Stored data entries
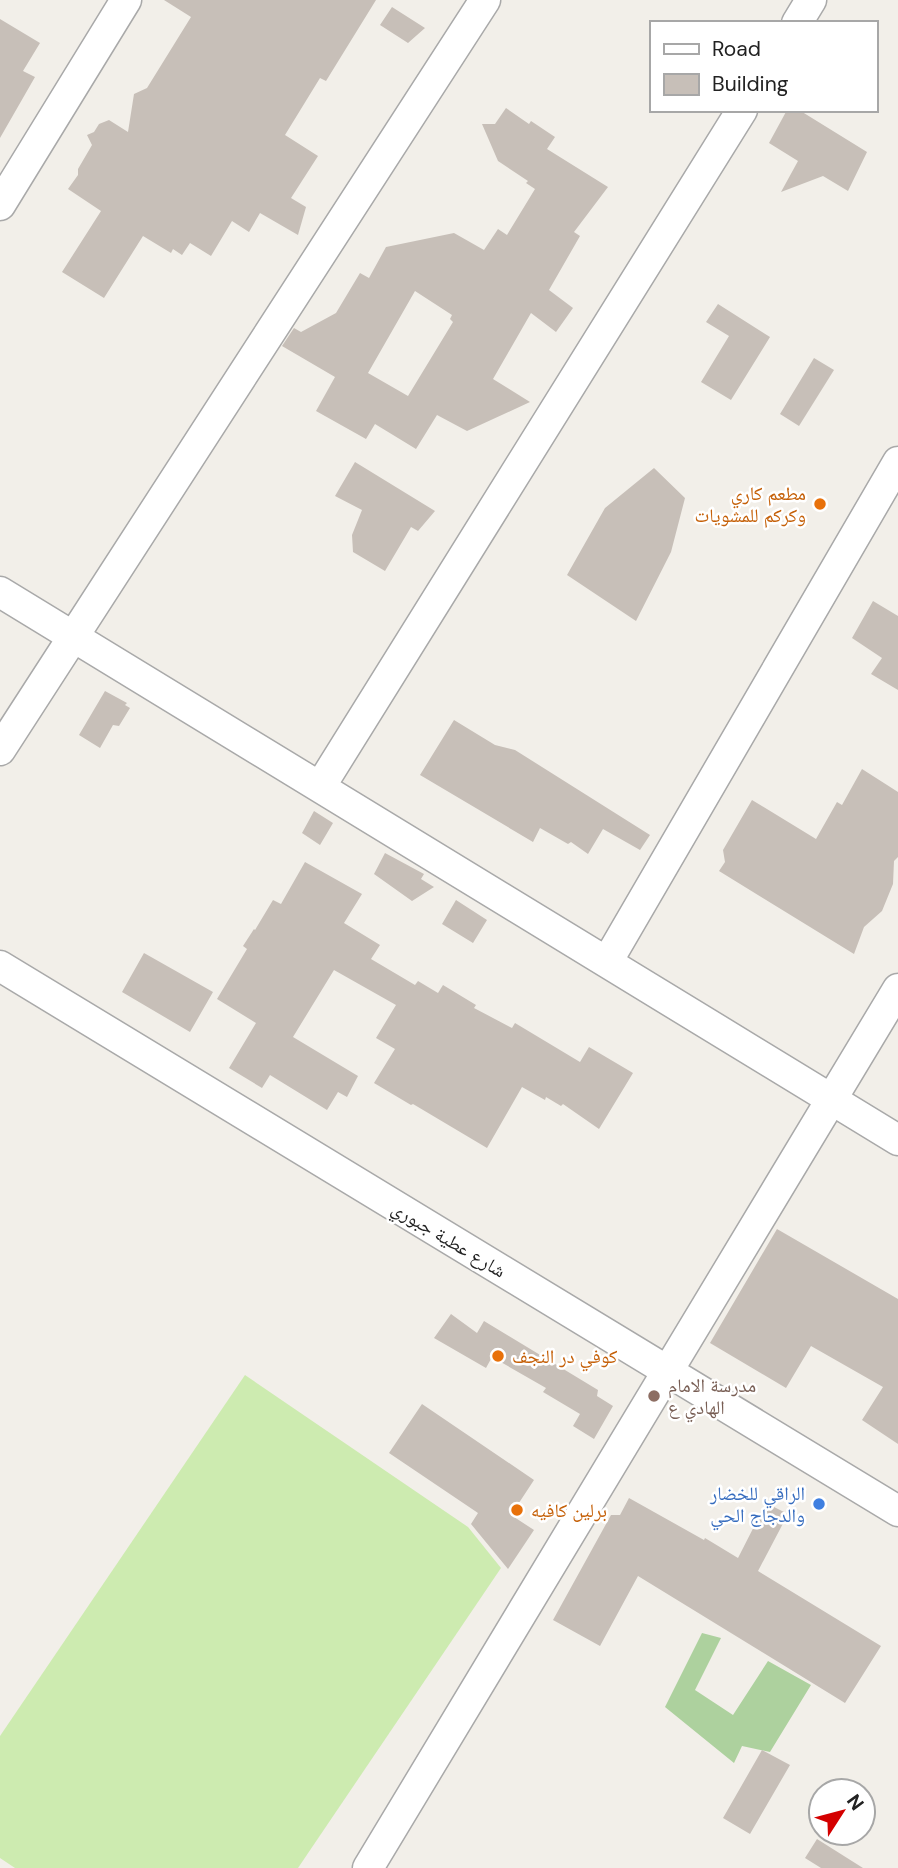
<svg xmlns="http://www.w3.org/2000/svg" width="898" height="1868" viewBox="0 0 898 1868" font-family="'DM Sans','Noto Naskh Arabic',sans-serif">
<rect width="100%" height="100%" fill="#f2efe9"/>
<path fill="#cdebb0" d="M245,1375L468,1527L501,1568L298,1868H15L0,1858V1736Z"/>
<path fill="#add19e" d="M702,1633L721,1638L695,1690L733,1715L768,1661L811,1685L770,1752L742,1746L734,1763L665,1707Z"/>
<path fill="#c7bfb8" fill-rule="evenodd" d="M164,0H376L326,81L320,78L285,135L318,156L291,198L306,207L298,235L260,213L249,232L232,221L211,256L190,243L182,255L173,249L171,253L143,236L104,298L62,272L101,211L68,189L78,175V169L92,145L87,135L94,132L99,124L109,120L128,132L134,94L147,88L191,17Z
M392,7L425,28L408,43L380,25Z
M0,19L40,43L23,71L35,77L0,138Z
M506,108L529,124L531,121L555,137L547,149L608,187L574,232L580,236L549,290L573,308L556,332L531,313L493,379L530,402L467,431L437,415L416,449L375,424L366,439L316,411L335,377L282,346L294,328L301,332L336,313L360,273L369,278L386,247L454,233L484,250L498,229L507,235L535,189L526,183L528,181L498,161L482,124H495ZM415,291L452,315L450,319L453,322L408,396L368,373Z
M787,110H799L867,152L848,191L823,176L781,192L798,161L769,143Z
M718,304L770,337L731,400L701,382L729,336L706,322Z
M814,358L834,370L799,426L780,414Z
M355,462L435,511L418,531L411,527L385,571L353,552L352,535L362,510L335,496Z
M654,468L685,498L671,552L636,621L567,575L605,508Z
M873,601L898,616V690L871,674L882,658L852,638Z
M105,691L127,703L125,705L130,708L119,726L113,725L100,748L79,735Z
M454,720L495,745L515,750L650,835L640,850L603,829L588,854L571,842L568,844L540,828L533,842L420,775Z
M862,769L898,792V857L894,861L893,884L882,911L864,927L854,954L719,871L725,862L723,850L752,800L816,839L837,802L842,805Z
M314,811L333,823L320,845L302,833Z
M385,853L424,874L421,879L434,887L412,901L374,874Z
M305,862L362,894L344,923L380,945L371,959L415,985L418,981L438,993L443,985L476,1005L474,1008L512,1028L515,1023L580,1062L589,1047L633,1073L599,1129L563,1104L561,1106L546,1097L545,1100L522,1087L487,1148L413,1104L411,1105L374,1083L395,1049L376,1038L396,1005L334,970L293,1037L358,1076L347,1097L338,1092L327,1110L270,1075L262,1088L229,1068L256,1023L217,999L247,949L243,946L254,929L255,930L273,900L281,904Z
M456,900L487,920L473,943L442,924Z
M144,953L213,992L190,1032L122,992Z
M777,1229L898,1299V1444L862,1420L883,1387L811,1346L786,1388L710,1343Z
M451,1314L477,1333L484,1321L598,1390L597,1396L613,1406L594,1439L573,1426L580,1414L543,1392L546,1388L492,1357L486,1368L434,1338Z
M422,1404L534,1480L511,1515L534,1530L508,1569L471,1524L478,1513L389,1453Z
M629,1498L704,1540L705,1538L738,1558L766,1503L788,1514L758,1571L881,1646L845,1703L638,1576L600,1646L553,1620L611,1515H620Z
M762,1750L790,1765L750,1834L723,1818Z
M817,1839L863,1868H821L805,1858Z"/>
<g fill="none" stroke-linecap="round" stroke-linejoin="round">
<defs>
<path id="minor" d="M797,23L811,0
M0,205L126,0
M0,592L898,1140
M0,750L485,0
M320,787L742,110
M607,962L898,462
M0,966L898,1511
M368,1868L898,989"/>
</defs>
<use href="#minor" stroke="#a9a9a9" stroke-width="33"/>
<use href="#minor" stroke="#fff" stroke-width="30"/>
</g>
<g fill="#e8710a" stroke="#fff" stroke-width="2.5">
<circle cx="820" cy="504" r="7"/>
<circle cx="498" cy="1356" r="7"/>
<circle cx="517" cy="1510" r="7"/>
</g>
<circle fill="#8d6e63" stroke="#fff" stroke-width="2.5" cx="654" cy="1396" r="7"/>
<circle fill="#3f7fe0" stroke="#fff" stroke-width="2.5" cx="819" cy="1504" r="7"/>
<g text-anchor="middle" stroke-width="5" stroke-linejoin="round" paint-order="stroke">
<g font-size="19" fill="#c56008" stroke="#fff" text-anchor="start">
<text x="806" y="500" text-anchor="end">مطعم كاري<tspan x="806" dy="22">وكركم للمشويات</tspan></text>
<text x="512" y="1363">كوفي در النجف</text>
<text x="531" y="1517">برلين كافيه</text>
</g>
<g font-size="19" fill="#222" stroke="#fff">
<text transform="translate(449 1239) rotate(31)" y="7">شارع عطية جبوري</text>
</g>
<g font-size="19" fill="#785e54" stroke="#fff" text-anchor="start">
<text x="668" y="1392">مدرسة الامام<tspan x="668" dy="22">الهادي ع</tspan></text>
</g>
<g font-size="19" fill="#366cbe" stroke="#fff" text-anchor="end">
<text x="805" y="1500">الراقي للخضار<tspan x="805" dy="22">والدجاج الحي</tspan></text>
</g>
</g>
<rect x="650" y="21" width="228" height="91" fill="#ffffff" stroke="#a7a7a7" stroke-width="2"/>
<rect x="664" y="44" width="35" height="10" fill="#ffffff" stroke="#a7a7a7" stroke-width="2"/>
<text x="712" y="56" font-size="21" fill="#222222">Road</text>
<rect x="664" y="74" width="35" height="21" fill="#c7bfb8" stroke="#a7a7a7" stroke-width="2"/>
<text x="712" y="91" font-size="21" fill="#222222">Building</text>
<g transform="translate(842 1812) rotate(54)"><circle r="33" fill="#ffffff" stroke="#a7a7a7" stroke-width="2"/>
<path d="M0-5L12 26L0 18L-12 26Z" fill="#d40000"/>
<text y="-10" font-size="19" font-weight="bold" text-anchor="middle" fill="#222222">N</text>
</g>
</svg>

*GOAL OF THE EXERCISE*:
Copy the records exactly as they appear, leaving every picture out.

*SOLVED EXERCISE*:
<svg xmlns="http://www.w3.org/2000/svg" width="898" height="1868" viewBox="0 0 898 1868" font-family="'DM Sans','Noto Naskh Arabic',sans-serif">
<rect width="100%" height="100%" fill="#f2efe9"/>
<path fill="#cdebb0" d="M245,1375L468,1527L501,1568L298,1868H15L0,1858V1736Z"/>
<path fill="#add19e" d="M702,1633L721,1638L695,1690L733,1715L768,1661L811,1685L770,1752L742,1746L734,1763L665,1707Z"/>
<path fill="#c7bfb8" fill-rule="evenodd" d="M164,0H376L326,81L320,78L285,135L318,156L291,198L306,207L298,235L260,213L249,232L232,221L211,256L190,243L182,255L173,249L171,253L143,236L104,298L62,272L101,211L68,189L78,175V169L92,145L87,135L94,132L99,124L109,120L128,132L134,94L147,88L191,17Z
M392,7L425,28L408,43L380,25Z
M0,19L40,43L23,71L35,77L0,138Z
M506,108L529,124L531,121L555,137L547,149L608,187L574,232L580,236L549,290L573,308L556,332L531,313L493,379L530,402L467,431L437,415L416,449L375,424L366,439L316,411L335,377L282,346L294,328L301,332L336,313L360,273L369,278L386,247L454,233L484,250L498,229L507,235L535,189L526,183L528,181L498,161L482,124H495ZM415,291L452,315L450,319L453,322L408,396L368,373Z
M787,110H799L867,152L848,191L823,176L781,192L798,161L769,143Z
M718,304L770,337L731,400L701,382L729,336L706,322Z
M814,358L834,370L799,426L780,414Z
M355,462L435,511L418,531L411,527L385,571L353,552L352,535L362,510L335,496Z
M654,468L685,498L671,552L636,621L567,575L605,508Z
M873,601L898,616V690L871,674L882,658L852,638Z
M105,691L127,703L125,705L130,708L119,726L113,725L100,748L79,735Z
M454,720L495,745L515,750L650,835L640,850L603,829L588,854L571,842L568,844L540,828L533,842L420,775Z
M862,769L898,792V857L894,861L893,884L882,911L864,927L854,954L719,871L725,862L723,850L752,800L816,839L837,802L842,805Z
M314,811L333,823L320,845L302,833Z
M385,853L424,874L421,879L434,887L412,901L374,874Z
M305,862L362,894L344,923L380,945L371,959L415,985L418,981L438,993L443,985L476,1005L474,1008L512,1028L515,1023L580,1062L589,1047L633,1073L599,1129L563,1104L561,1106L546,1097L545,1100L522,1087L487,1148L413,1104L411,1105L374,1083L395,1049L376,1038L396,1005L334,970L293,1037L358,1076L347,1097L338,1092L327,1110L270,1075L262,1088L229,1068L256,1023L217,999L247,949L243,946L254,929L255,930L273,900L281,904Z
M456,900L487,920L473,943L442,924Z
M144,953L213,992L190,1032L122,992Z
M777,1229L898,1299V1444L862,1420L883,1387L811,1346L786,1388L710,1343Z
M451,1314L477,1333L484,1321L598,1390L597,1396L613,1406L594,1439L573,1426L580,1414L543,1392L546,1388L492,1357L486,1368L434,1338Z
M422,1404L534,1480L511,1515L534,1530L508,1569L471,1524L478,1513L389,1453Z
M629,1498L704,1540L705,1538L738,1558L766,1503L788,1514L758,1571L881,1646L845,1703L638,1576L600,1646L553,1620L611,1515H620Z
M762,1750L790,1765L750,1834L723,1818Z
M817,1839L863,1868H821L805,1858Z"/>
<g fill="none" stroke-linecap="round" stroke-linejoin="round">
<defs>
<path id="minor" d="M797,23L811,0
M0,205L126,0
M0,592L898,1140
M0,750L485,0
M320,787L742,110
M607,962L898,462
M0,966L898,1511
M368,1868L898,989"/>
</defs>
<use href="#minor" stroke="#a9a9a9" stroke-width="33"/>
<use href="#minor" stroke="#fff" stroke-width="30"/>
</g>
<g fill="#e8710a" stroke="#fff" stroke-width="2.5">
<circle cx="820" cy="504" r="7"/>
<circle cx="498" cy="1356" r="7"/>
<circle cx="517" cy="1510" r="7"/>
</g>
<circle fill="#8d6e63" stroke="#fff" stroke-width="2.5" cx="654" cy="1396" r="7"/>
<circle fill="#3f7fe0" stroke="#fff" stroke-width="2.5" cx="819" cy="1504" r="7"/>
<g text-anchor="middle" stroke-width="5" stroke-linejoin="round" paint-order="stroke">
<g font-size="19" fill="#c56008" stroke="#fff" text-anchor="start">
<text x="806" y="500" text-anchor="end">مطعم كاري<tspan x="806" dy="22">وكركم للمشويات</tspan></text>
<text x="512" y="1363">كوفي در النجف</text>
<text x="531" y="1517">برلين كافيه</text>
</g>
<g font-size="19" fill="#222" stroke="#fff">
<text transform="translate(449 1239) rotate(31)" y="7">شارع عطية جبوري</text>
</g>
<g font-size="19" fill="#785e54" stroke="#fff" text-anchor="start">
<text x="668" y="1392">مدرسة الامام<tspan x="668" dy="22">الهادي ع</tspan></text>
</g>
<g font-size="19" fill="#366cbe" stroke="#fff" text-anchor="end">
<text x="805" y="1500">الراقي للخضار<tspan x="805" dy="22">والدجاج الحي</tspan></text>
</g>
</g>
<rect x="650" y="21" width="228" height="91" fill="#ffffff" stroke="#a7a7a7" stroke-width="2"/>
<rect x="664" y="44" width="35" height="10" fill="#ffffff" stroke="#a7a7a7" stroke-width="2"/>
<text x="712" y="56" font-size="21" fill="#222222">Road</text>
<rect x="664" y="74" width="35" height="21" fill="#c7bfb8" stroke="#a7a7a7" stroke-width="2"/>
<text x="712" y="91" font-size="21" fill="#222222">Building</text>
<g transform="translate(842 1812) rotate(54)"><circle r="33" fill="#ffffff" stroke="#a7a7a7" stroke-width="2"/>
<path d="M0-5L12 26L0 18L-12 26Z" fill="#d40000"/>
<text y="-10" font-size="19" font-weight="bold" text-anchor="middle" fill="#222222">N</text>
</g>
</svg>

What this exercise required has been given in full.